Galapagos puts Vonnegut one more safe step beyond the complexities of good and evil. The narrator is an amiable phantom named Leon Trout, son of Kilgore Trout of God Bless You, Mr. Rosewater and Breakfast of Champions. Leon speaks to us from the future, 1 million years after humanity is supposed to have $ extinguished itself. Among the survivors are a handful of tourists and Ecuadorian Indians on Santa Rosalia, an island in the Galapagos. It was there, in 1835, that Charles Darwin observed the variety of species that inspired his theories of natural selection. But according to Vonnegut, nature goofed: Homo sapiens' highly developed cerebral lobes were responsible for the world's troubles. Thinking generated opinions, rationalizations and a peculiar sense of pleasure from cruelty. Says Leon the friendly ghost: "This was a very innocent planet, except for those great big brains."
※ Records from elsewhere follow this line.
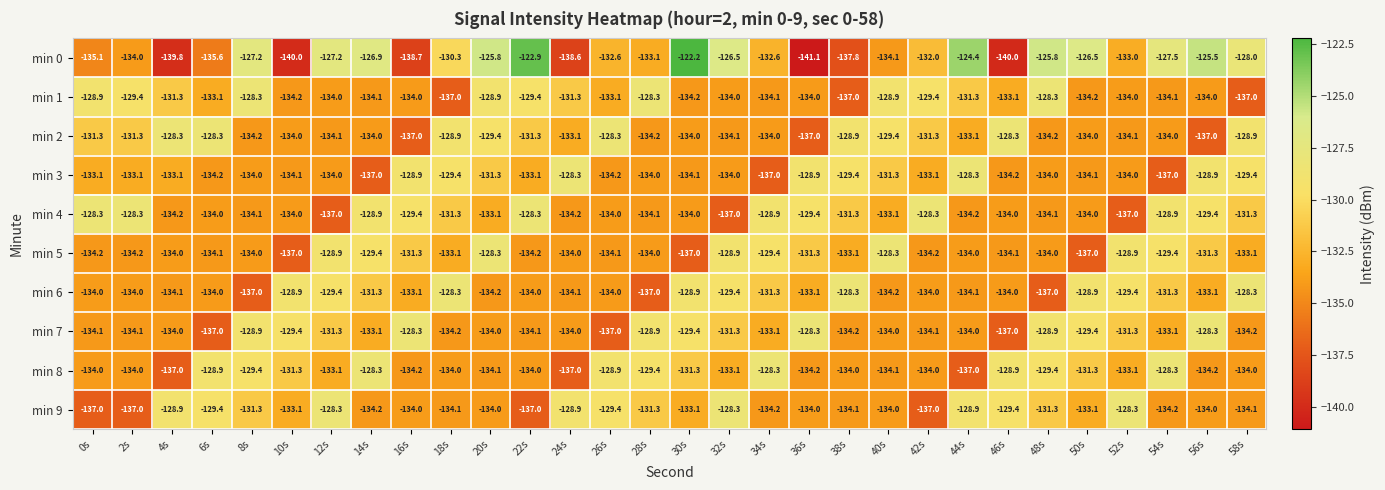

At which category is the sum across all series the highest?

20s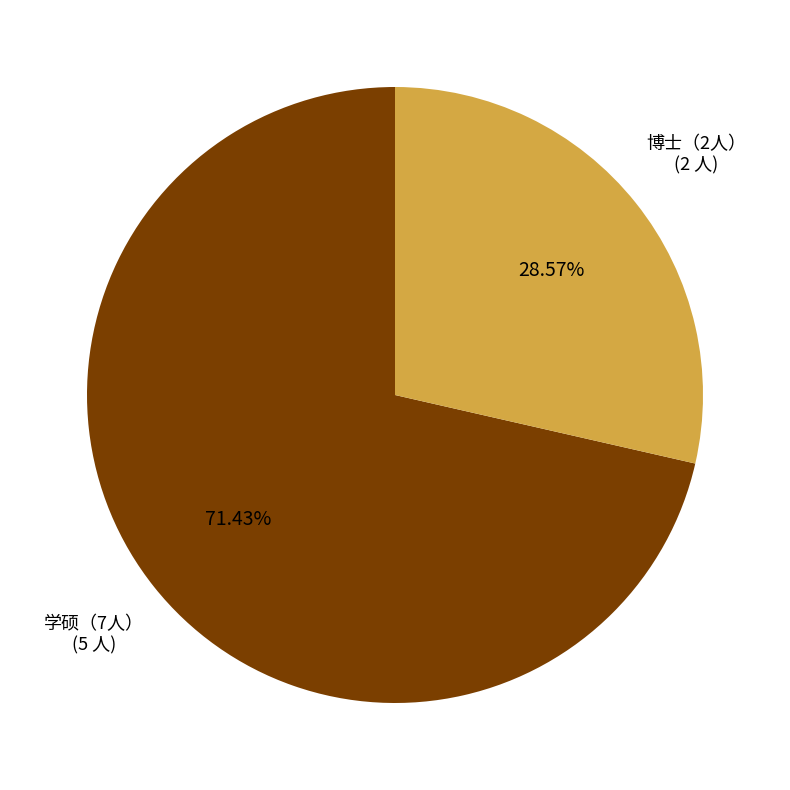

How many slices are in this pie chart?

2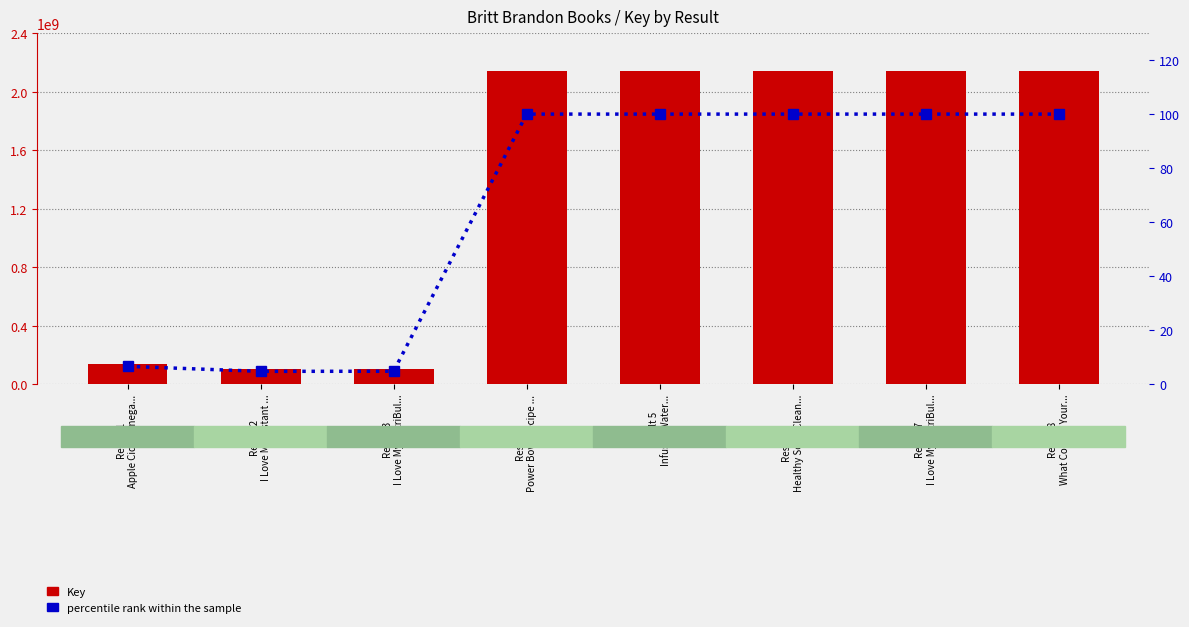

Rank the series by their average value, from lowest to highest.

percentile rank within the sample, Key (raw)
What follows is the shady proposition that less gray matter means more happiness--or at least less unhappiness. Given a million years on a remote island, nature turns humans into seal-like creatures of limited intellect. Flippers and sleek skulls enable them to swim after fish. There is no overpopulation because the earth's pre-eminent consumer is now an intermediate delicacy in the food chain, lunch for sharks and killer whales.
Or so we are told. Vonnegut's retrograde evolution is a cute idea but a literary dead end. Leon allows only a misty glimpse of the sweet by-and-by. The future is not dramatized because the elements of drama no longer exist. Instead, the narrator tells us about 1986, the year humanity took its first step down the evolutionary ladder. The tale is a burlesque that mixes natural history, sitcom humor and the Old Testament. For the Flood there is conflict, economic disaster and pollution; the part of Noah's Ark is played by the Bahia de Darwin, a cruise ship that shuttles tourists from Ecuador to the Galapagos. There are baggy-pants characters including a Midwestern con man, a widowed schoolteacher, a Japanese computer wizard and a German sea captain. All converge for the Nature Cruise of the Century, an event that promises the company of Jackie Onassis, Henry Kissinger, Mick Jagger, William F. Buckley Jr., Walter Cronkite, Rudolf Nureyev and Paloma Picasso.
They do not show, which is the least of many disappointments. The structure of the novel is like the jumbled contents of an old sock drawer, a repository of mismatched pairs and oddments one cannot part with. A number of incidents and allusions seem to have been tucked in as sly parodies of contemporary writers: Gabriel Garcia Marquez's fantasy; John Irving's gynecology; and Joseph Heller's ending of Catch-22, where Yossarian is last seen planning an escape to neutral Sweden. There are asterisks next to the names of characters marked for death, quotations from sources as disparate as Anne Frank and Oscar Hammerstein, and arch attempts at levity ("There certainly was an analogy there: Colds and babies were both caused by germs which loved nothing so much as a mucous membrane"). Even the name of Elaine's Restaurant is tossed in like a souvenir matchbook.
The random nature of Galapagos' ingredients can be likened to the way nature gropes blindly toward new forms. But Vonnegut's latest novel is no happy accident; its complacent detachment and sentimental cynicism have been fossilized for years.